Aan de verdachte is na wijziging van de tenlastelegging ten laste gelegd, dat
hij op of omstreeks 8 oktober 2010 en/of 9 oktober 2010 in de gemeente Hoorn opzettelijk (en met voorbedachten rade) [slachtoffer] van het leven heeft beroofd, immers heeft verdachte met dat opzet (en na kalm beraad en rustig overleg),
(meermalen) met zeer veel kracht op/tegen het hoofd en/of de borst en/of de buik en/of elders op/tegen het lichaam van die [slachtoffer] gestompt en/of geslagen (met en/of tegen [een] object[en]) en/of geduwd en/of getrapt en/of geschopt en/of met haar lichaam gegooid (tegen [een] object[en]) en/of (een) object(en) tegen haar lichaam gegooid, althans heftig (uitwendig) (mechanisch) (botsend) geweld gepleegd/toegepast tegen het lichaam van die [slachtoffer],
tengevolge waarvan voornoemde [slachtoffer] is overleden;
Subsidiair, indien het vorenstaande onder 1 niet tot een veroordeling mocht of zou kunnen leiden:
hij op of omstreeks 8 oktober 2010 en/of 9 oktober 2010 in de gemeente Hoorn aan een persoon genaamd [slachtoffer] (te weten zijn echtgenote), opzettelijk (en met voorbedachte rade) zwaar lichamelijk letsel (te weten vele/meerdere ribbreuken en/of een verscheuring van de lever en/of de milt en/of de bijnier en/of de dunne darm en/of de weke delen in de buik en/of de linker longwortel), heeft toegebracht, door deze opzettelijk (en na kalm beraad en rustig overleg)

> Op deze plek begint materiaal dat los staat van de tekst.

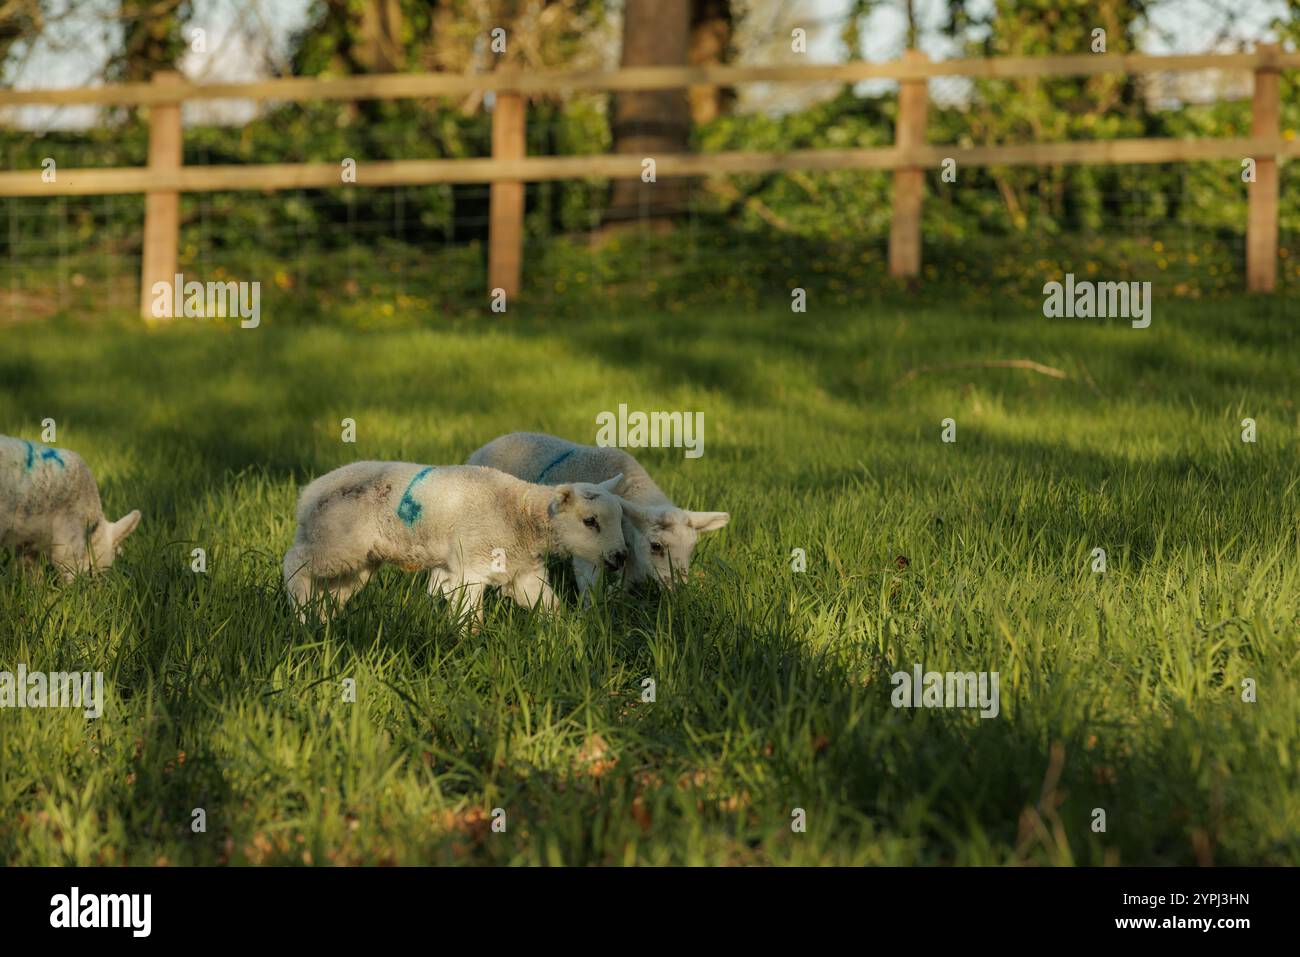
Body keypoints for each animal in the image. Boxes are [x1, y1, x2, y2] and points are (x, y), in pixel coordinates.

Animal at [0, 434, 143, 582]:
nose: (95, 584)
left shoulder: (27, 541)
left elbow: (29, 571)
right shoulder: (70, 530)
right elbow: (68, 566)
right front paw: (72, 587)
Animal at [283, 462, 629, 624]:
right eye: (590, 521)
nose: (621, 557)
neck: (519, 513)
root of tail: (308, 495)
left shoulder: (523, 571)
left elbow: (548, 604)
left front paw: (563, 636)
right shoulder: (472, 565)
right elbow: (469, 614)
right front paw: (468, 644)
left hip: (358, 559)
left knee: (333, 589)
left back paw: (322, 620)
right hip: (336, 539)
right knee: (294, 561)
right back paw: (301, 613)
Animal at [467, 429, 733, 595]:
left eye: (692, 547)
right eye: (656, 546)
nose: (679, 588)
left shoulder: (631, 553)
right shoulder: (589, 547)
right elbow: (589, 585)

(meermalen) met zeer veel kracht op/tegen het hoofd en/of de borst en/of de buik en/of elders op/tegen het lichaam van die [slachtoffer] te stompen en/of te slaan (met en/of tegen [een] object[en]) en/of te duwen en/of te trappen en/of te schoppen en/of met haar lichaam te gooien (tegen [een] object[en]) en/of (een) object(en) tegen haar lichaam te gooien, althans heftig (uitwendig) (mechanisch) (botsend) geweld toe te brengen,
terwijl dat feit de dood van die [slachtoffer] ten gevolge heeft gehad;
Voorzover in de tenlastelegging taal- en/of schrijffouten voorkomen, leest de rechtbank deze verbeterd. Blijkens het verhandelde op de terechtzitting is de verdachte daardoor niet geschaad in zijn verdediging.
De rechtbank heeft vastgesteld dat de dagvaarding geldig is, dat zijzelf bevoegd is tot kennisneming van de zaak, dat het openbaar ministerie ontvankelijk is in zijn vervolging en dat er geen redenen zijn voor schorsing van de vervolging.

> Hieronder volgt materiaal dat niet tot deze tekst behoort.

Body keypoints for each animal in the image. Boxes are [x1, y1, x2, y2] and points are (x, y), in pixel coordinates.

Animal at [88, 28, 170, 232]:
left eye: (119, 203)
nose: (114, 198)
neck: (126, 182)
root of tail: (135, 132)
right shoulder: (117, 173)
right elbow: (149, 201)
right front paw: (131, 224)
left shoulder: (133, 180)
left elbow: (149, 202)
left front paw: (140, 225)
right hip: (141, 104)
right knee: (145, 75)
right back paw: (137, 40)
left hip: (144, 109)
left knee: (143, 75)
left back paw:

4. Overwegingen ten aanzien van het bewijs
Op 9 oktober 2010 in de vroege ochtend heeft de verdachte naar de 112 alarmlijn gebeld om te zeggen dat zijn vrouw gestorven is en hij hulp nodig heeft. In het emotionele en verwarde gesprek met de meldkamer zegt hij in de poolse taal dat hij denkt dat hij zijn vrouw heeft gedood.
Door ambulancebroeders wordt vervolgens in de woning van verdachte het levenloze lichaam van de echtgenote van verdachte aangetroffen. Bij sectie van het lichaam is vastgesteld dat het slachtoffer overleden is door uitgebreide inwendige letsels. Deze letsels zijn bij leven ontstaan door inwerking van heftig uitwendig mechanisch botsend geweld.

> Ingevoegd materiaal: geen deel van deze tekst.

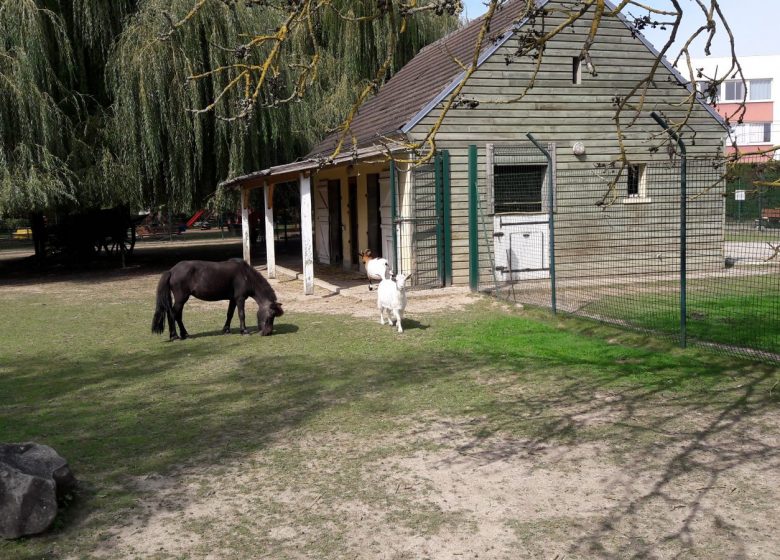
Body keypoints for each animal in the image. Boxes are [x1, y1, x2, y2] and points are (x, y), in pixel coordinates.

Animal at [150, 260, 284, 342]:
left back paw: (185, 334)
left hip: (182, 300)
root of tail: (172, 271)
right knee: (173, 314)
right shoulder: (240, 299)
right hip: (181, 299)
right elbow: (241, 314)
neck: (246, 275)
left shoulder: (233, 299)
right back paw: (175, 336)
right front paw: (244, 331)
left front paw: (226, 330)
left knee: (178, 315)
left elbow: (230, 314)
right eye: (271, 316)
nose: (268, 333)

De verdachte heeft bij de politie en op de terechtzitting verklaard dat hij weet dat hij zijn vrouw in haar gezicht heeft geslagen en dat hij haar, terwijl zij uit haar neus bloedde, de douche in heeft geduwd en dat zij daarbij is gevallen.
De rechtbank dient te beoordelen of de tijdens de sectie bij het slachtoffer vastgestelde uitgebreide inwendige letsels waaraan het slachtoffer is overleden, door verdachte zijn toegebracht. De rechtbank dient, indien zij die vraag bevestigend beantwoordt, tenslotte te beoordelen hoe het door de verdachte toegepaste geweld dient te worden gekwalificeerd.
B. Standpunt van de officier van justitie
De officier van justitie heeft zich op het standpunt gesteld dat de verdachte dient te worden vrijgesproken van de impliciet primair ten laste gelegde moord. De officier van justitie stelt zich voorts op het standpunt dat wettig en overtuigend bewezen is de impliciet primair ten laste gelegde doodslag.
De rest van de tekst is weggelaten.